**Requirements:** Rewrite the entries below, changing every "scientific name" to "taxon name" and keeping everything else the same. Leave the pictures out of your version.

Records contained in a dataset
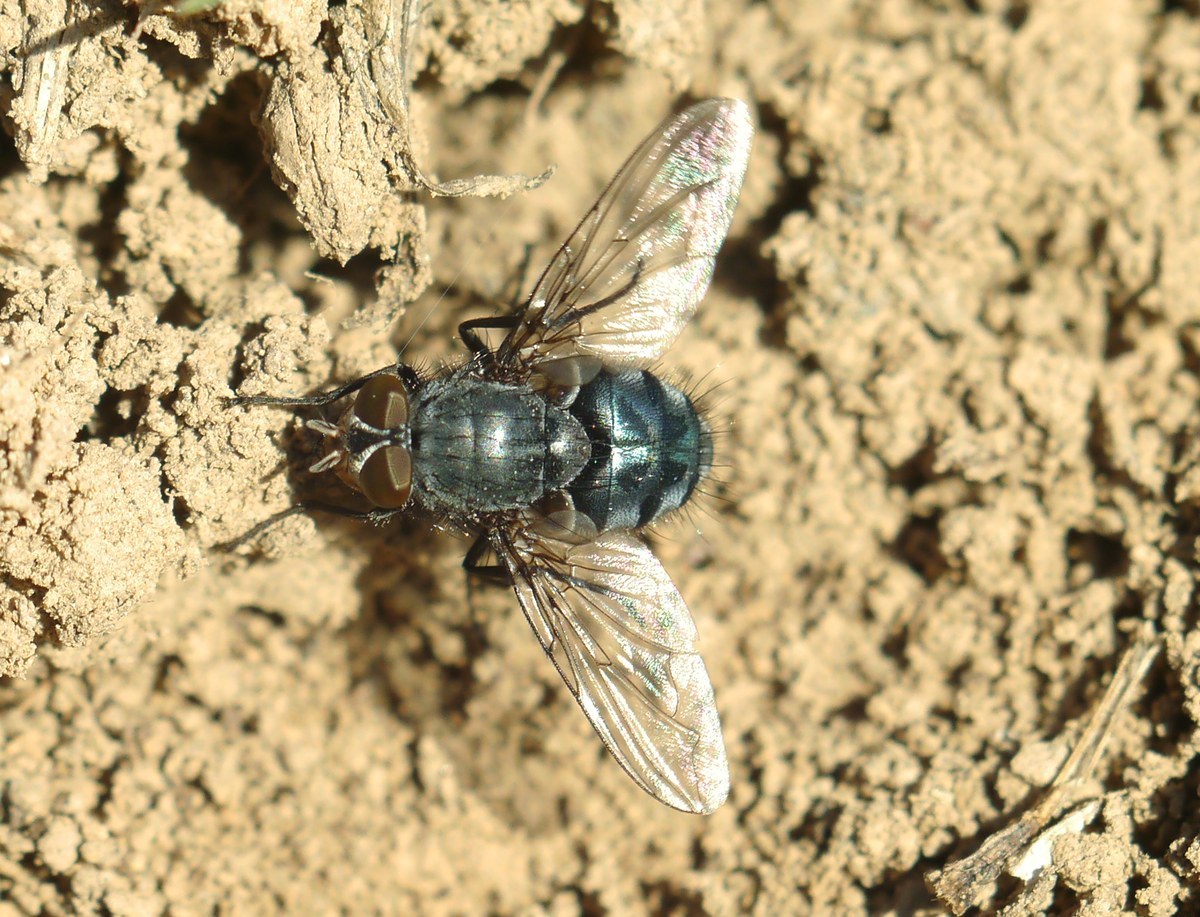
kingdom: Animalia
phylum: Arthropoda
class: Insecta
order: Diptera
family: Calliphoridae
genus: Calliphora
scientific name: Calliphora
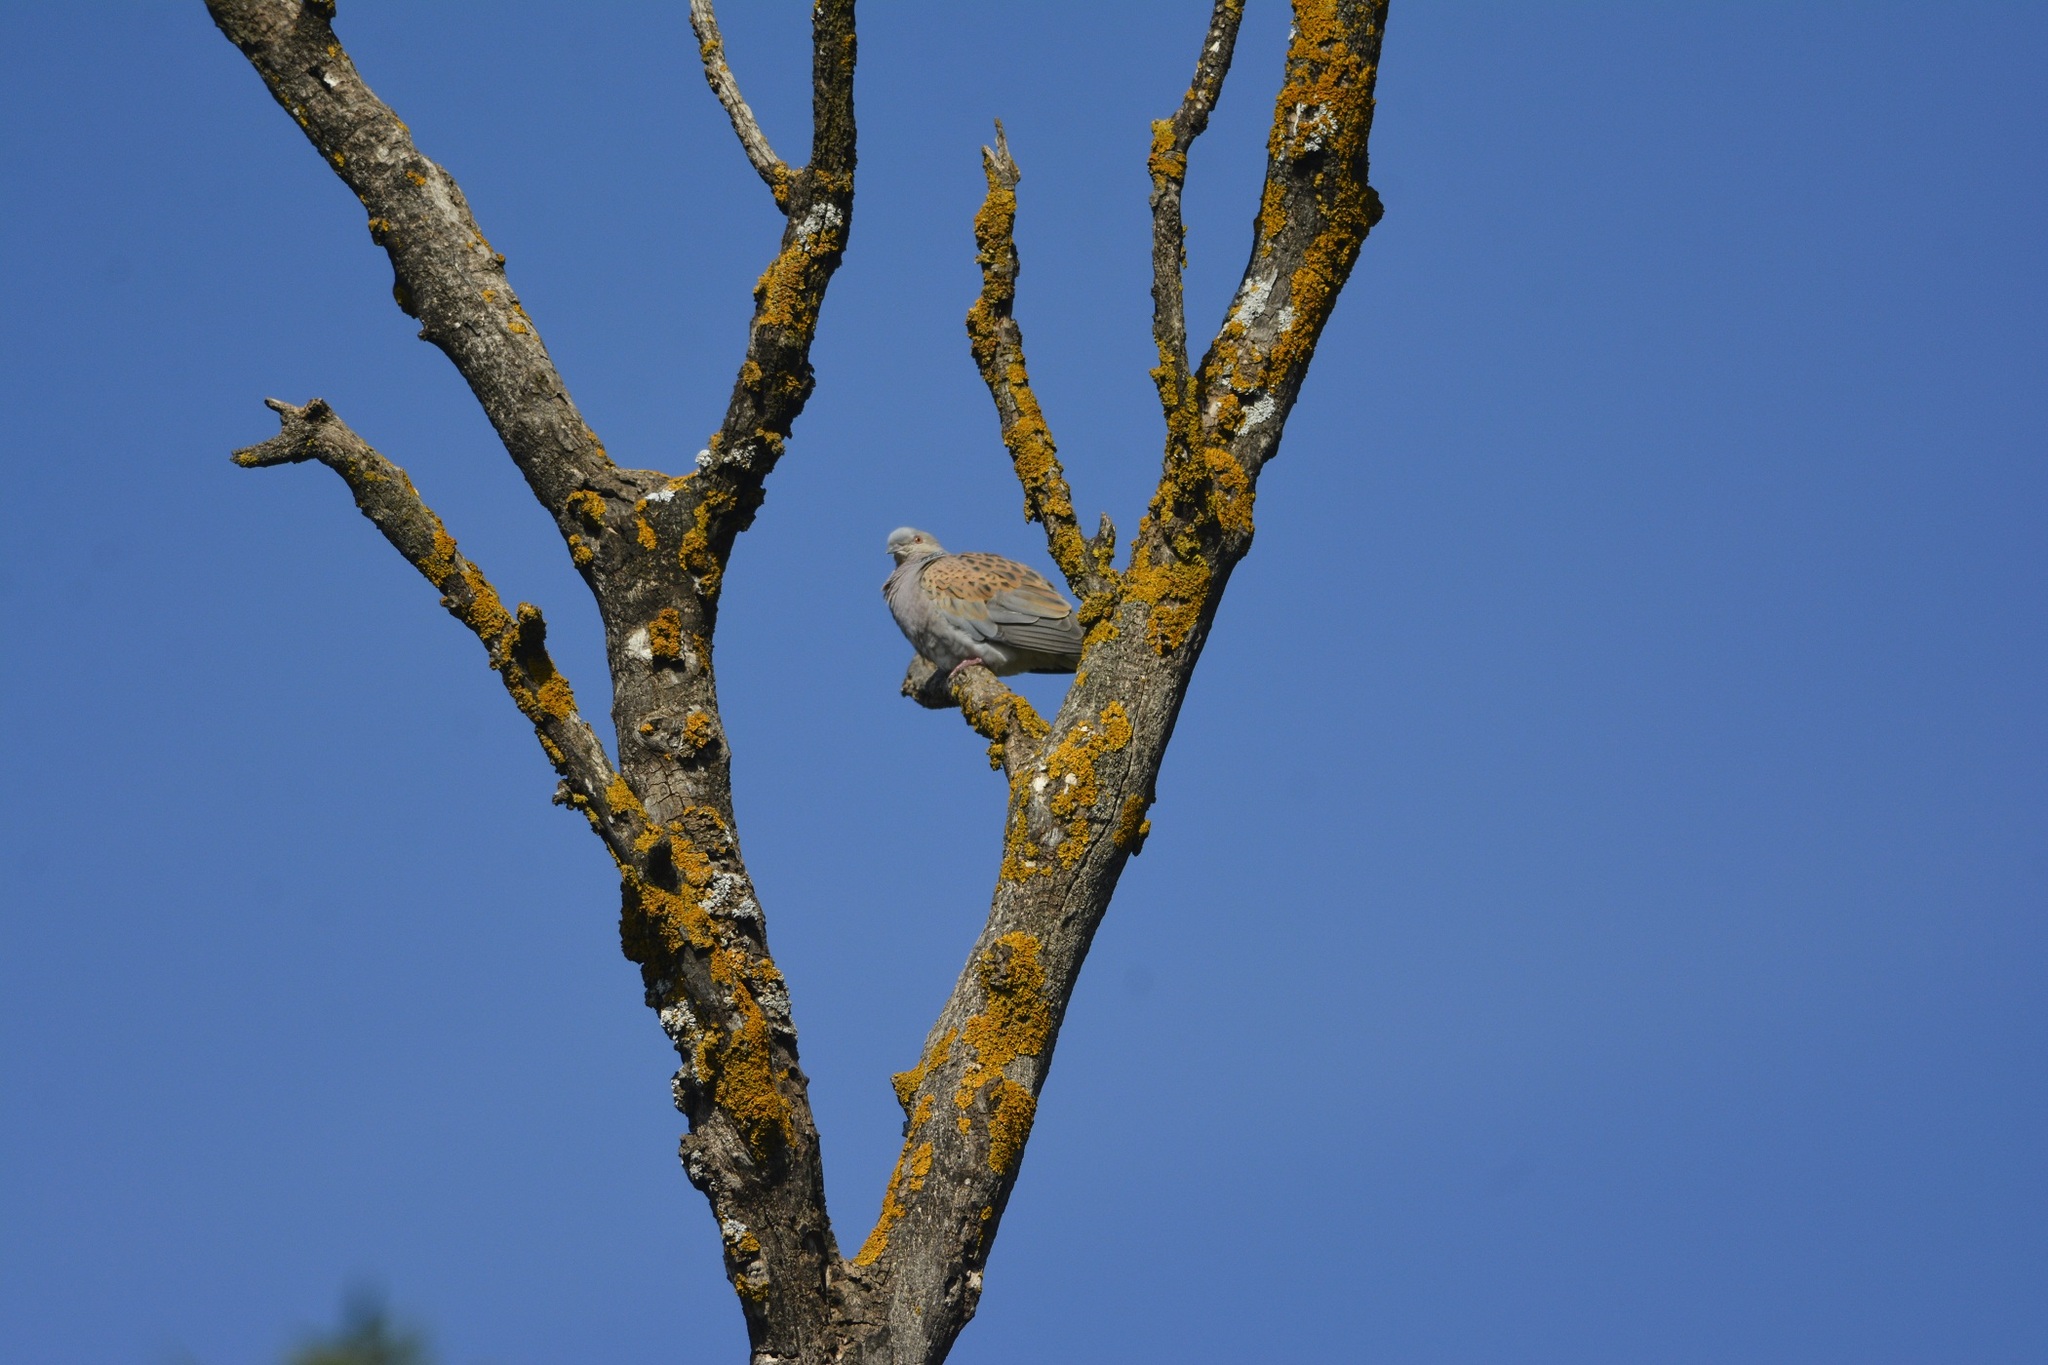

**Result of the exercise:**
kingdom: Animalia
phylum: Arthropoda
class: Insecta
order: Diptera
family: Calliphoridae
genus: Calliphora
taxon name: Calliphora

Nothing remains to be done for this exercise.